◆ **TASK**:
Copy the records below verbatim, from their first line through the line with "14: (386, 555)". Include both of those lines.

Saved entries
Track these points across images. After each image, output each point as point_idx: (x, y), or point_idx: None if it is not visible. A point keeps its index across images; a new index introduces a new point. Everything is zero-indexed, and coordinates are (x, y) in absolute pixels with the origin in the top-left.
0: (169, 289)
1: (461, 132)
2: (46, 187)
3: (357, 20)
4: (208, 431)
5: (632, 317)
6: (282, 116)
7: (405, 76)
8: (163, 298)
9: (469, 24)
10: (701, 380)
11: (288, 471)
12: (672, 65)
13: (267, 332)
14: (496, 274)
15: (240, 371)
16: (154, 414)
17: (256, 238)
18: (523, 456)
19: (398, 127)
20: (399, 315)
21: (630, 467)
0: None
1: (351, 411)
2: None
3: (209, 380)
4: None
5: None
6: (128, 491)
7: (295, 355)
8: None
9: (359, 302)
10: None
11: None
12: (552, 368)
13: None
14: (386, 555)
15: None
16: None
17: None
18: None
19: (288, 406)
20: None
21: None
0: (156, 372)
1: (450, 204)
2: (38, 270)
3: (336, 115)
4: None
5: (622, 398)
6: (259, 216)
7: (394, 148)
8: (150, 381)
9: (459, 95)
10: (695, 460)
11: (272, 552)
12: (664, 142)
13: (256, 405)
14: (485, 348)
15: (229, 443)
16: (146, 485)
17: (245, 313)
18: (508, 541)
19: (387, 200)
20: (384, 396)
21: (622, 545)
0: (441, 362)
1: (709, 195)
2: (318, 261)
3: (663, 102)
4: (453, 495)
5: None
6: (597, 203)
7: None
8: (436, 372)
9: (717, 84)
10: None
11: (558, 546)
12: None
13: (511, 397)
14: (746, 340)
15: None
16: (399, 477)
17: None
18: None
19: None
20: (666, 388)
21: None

◆ **CORRECT RESULT**:
Track these points across images. After each image, output each point as point_idx: (x, y), or point_idx: None if it is not visible. A point keeps its index across images; a new index introduces a new point. Everything is zero-indexed, and coordinates are (x, y) in absolute pixels with the origin in the top-left.
0: (169, 289)
1: (461, 132)
2: (46, 187)
3: (357, 20)
4: (208, 431)
5: (632, 317)
6: (282, 116)
7: (405, 76)
8: (163, 298)
9: (469, 24)
10: (701, 380)
11: (288, 471)
12: (672, 65)
13: (267, 332)
14: (496, 274)
15: (240, 371)
16: (154, 414)
17: (256, 238)
18: (523, 456)
19: (398, 127)
20: (399, 315)
21: (630, 467)
0: None
1: (351, 411)
2: None
3: (209, 380)
4: None
5: None
6: (128, 491)
7: (295, 355)
8: None
9: (359, 302)
10: None
11: None
12: (552, 368)
13: None
14: (386, 555)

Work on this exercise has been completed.